# Points reducing due to age



## Abrar (Feb 9, 2013)

Hi,

I have applied for Skill assessment in mid of Janurary and I am expecting +ve result by end of February or maximum by end of March. 

I would be applying to EOI with 65 Points. Presently I am 32 years old so I am acquiring 30 points from age i.e. 25-32 (Inclusive)... However in coming August I will be 33 years old, which will reduce 5 points.

I want to know whether there would be any impact on my Visa application when I would turn 33 in coming August while my application being in process during that month OR I should have exact points of EOI only while submitting the applications and it doesn't matter if my points reduces due to age during processing the application?

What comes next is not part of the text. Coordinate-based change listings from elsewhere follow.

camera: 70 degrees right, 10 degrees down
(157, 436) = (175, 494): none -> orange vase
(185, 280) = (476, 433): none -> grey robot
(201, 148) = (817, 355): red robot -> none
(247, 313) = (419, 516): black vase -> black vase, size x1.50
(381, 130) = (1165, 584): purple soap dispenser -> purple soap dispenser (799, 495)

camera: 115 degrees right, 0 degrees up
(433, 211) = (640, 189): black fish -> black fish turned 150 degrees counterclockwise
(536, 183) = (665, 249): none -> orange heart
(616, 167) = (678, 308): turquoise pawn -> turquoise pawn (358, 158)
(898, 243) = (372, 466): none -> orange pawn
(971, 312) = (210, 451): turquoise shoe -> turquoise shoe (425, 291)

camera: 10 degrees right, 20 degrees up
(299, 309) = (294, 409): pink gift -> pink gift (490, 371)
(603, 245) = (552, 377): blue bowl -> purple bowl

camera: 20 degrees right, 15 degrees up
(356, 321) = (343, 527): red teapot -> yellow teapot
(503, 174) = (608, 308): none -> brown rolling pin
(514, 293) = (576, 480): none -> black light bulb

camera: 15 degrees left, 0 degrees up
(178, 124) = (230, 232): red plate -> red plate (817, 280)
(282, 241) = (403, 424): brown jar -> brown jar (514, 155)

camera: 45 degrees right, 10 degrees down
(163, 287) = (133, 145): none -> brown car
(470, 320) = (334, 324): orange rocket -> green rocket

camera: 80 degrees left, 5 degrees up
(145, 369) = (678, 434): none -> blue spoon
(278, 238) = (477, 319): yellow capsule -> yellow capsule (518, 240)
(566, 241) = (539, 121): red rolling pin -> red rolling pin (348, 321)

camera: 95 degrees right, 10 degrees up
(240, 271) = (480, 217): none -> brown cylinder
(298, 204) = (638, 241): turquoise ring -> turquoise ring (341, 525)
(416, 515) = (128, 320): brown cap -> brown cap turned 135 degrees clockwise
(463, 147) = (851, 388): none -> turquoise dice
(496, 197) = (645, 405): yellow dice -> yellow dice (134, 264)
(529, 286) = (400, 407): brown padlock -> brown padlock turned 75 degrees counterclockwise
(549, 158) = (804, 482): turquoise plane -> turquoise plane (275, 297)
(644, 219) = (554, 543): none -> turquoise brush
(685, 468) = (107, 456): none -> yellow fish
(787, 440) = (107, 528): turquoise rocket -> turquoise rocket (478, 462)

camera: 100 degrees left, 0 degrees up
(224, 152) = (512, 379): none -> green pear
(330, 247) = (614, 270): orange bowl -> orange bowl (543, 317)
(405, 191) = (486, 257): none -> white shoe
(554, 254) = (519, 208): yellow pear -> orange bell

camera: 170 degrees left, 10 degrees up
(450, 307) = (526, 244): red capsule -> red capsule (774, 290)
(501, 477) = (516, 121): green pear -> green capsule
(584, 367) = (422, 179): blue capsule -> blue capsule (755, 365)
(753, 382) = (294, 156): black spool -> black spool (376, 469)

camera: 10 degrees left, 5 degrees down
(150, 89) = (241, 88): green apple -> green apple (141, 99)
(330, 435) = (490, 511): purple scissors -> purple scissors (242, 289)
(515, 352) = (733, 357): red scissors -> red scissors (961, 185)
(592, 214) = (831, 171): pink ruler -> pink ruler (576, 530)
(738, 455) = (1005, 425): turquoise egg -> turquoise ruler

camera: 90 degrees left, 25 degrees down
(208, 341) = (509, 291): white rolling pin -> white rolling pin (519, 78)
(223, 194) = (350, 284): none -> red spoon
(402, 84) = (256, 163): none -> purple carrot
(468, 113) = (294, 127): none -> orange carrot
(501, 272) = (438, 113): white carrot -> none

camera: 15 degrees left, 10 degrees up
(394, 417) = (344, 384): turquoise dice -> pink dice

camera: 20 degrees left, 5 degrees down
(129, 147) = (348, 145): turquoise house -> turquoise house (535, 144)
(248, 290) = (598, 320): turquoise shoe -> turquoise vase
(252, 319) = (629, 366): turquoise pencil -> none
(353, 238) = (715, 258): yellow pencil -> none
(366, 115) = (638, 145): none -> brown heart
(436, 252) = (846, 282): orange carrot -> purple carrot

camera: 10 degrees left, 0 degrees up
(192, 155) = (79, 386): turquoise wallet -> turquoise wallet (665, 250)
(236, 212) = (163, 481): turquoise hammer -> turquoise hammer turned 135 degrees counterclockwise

Please advice. Thanks in advance.

Abrar.


----------



## kttykat (Oct 30, 2012)

Abrar said:


> Hi,
> 
> I have applied for Skill assessment in mid of Janurary and I am expecting +ve result by end of February or maximum by end of March.
> 
> ...


From what I have read, and I am not a migration agent so it is IMHO, it is fixed when you apply, not what happens during the application that counts. Mark Northam would be able to advise you with certainty more than I. http://www.australiaforum.com/members/marknortham.html

Kttykat


----------



## Abrar (Feb 9, 2013)

Thanks buddy... Hope Mark goes through this thread and replies.



kttykat said:


> From what I have read, and I am not a migration agent so it is IMHO, it is fixed when you apply, not what happens during the application that counts. Mark Northam would be able to advise you with certainty more than I.
> 
> Kttykat


----------



## kttykat (Oct 30, 2012)

Abrar said:


> Thanks buddy... Hope Mark goes through this thread and replies.


When you have made 5 posts you can PM him.
Good luck with your application.

Kttykat


----------



## Abrar (Feb 9, 2013)

Thanks for the info...



kttykat said:


> When you have made 5 posts you can PM him.
> Good luck with your application.
> 
> Kttykat


----------



## MarkNortham (Dec 19, 2012)

Hi Abrar -

Welcome to the forum!

Age eligibility for the 189 and 190 skilled visas is locked in at the time of invitation - whatever your age is/was on the date your invitation was issued will be the age you receive points for. 

So if you have lodged your EOI and while you are awaiting an invitation your age changes, the system will update and reduce or increase your points accordingly. It's also important if you spend time awaiting an invitation to update your work experience so if you go over one of the thresholds that awards more points for more work experience, you can get credit for those points.

So the key for you will be to get an invitation before your birthday in August reduces your age points.

Hope this helps - please advise if I can assist further.

Best,

Mark Northam


----------



## Abrar (Feb 9, 2013)

Hi Mark,

Thanks a ton for this clarification.

With the information you have provided, I understand that even if I receive invitation from EOI in July (i.e. my last month before turning 33) and I apply for Visa in August, which makes my age as 33, still I will be considered in age group 25-32 by DIAC and my points i.e. 65 (30 from age) would remain intact.

Just confirm, if my understanding is correct.

Many thanks,
Abrar.



MarkNortham said:


> Hi Abrar -
> 
> Welcome to the forum!
> 
> ...


----------



## MarkNortham (Dec 19, 2012)

Hi Abrar -

That's exactly the way the regs read - "at time of invitation" is the key language, so your statement is correct - for points test purposes and visa application purposes, your age at the time of invitation is locked in, even if you have a birthday shortly after that time that would cause you to lose points.

Best,

Mark Northam


----------



## Abrar (Feb 9, 2013)

Hi Mark,

Thanks for confirming. Really appreciate.

Regards,
Abrar.



MarkNortham said:


> Hi Abrar -
> 
> That's exactly the way the regs read - "at time of invitation" is the key language, so your statement is correct - for points test purposes and visa application purposes, your age at the time of invitation is locked in, even if you have a birthday shortly after that time that would cause you to lose points.
> 
> ...


----------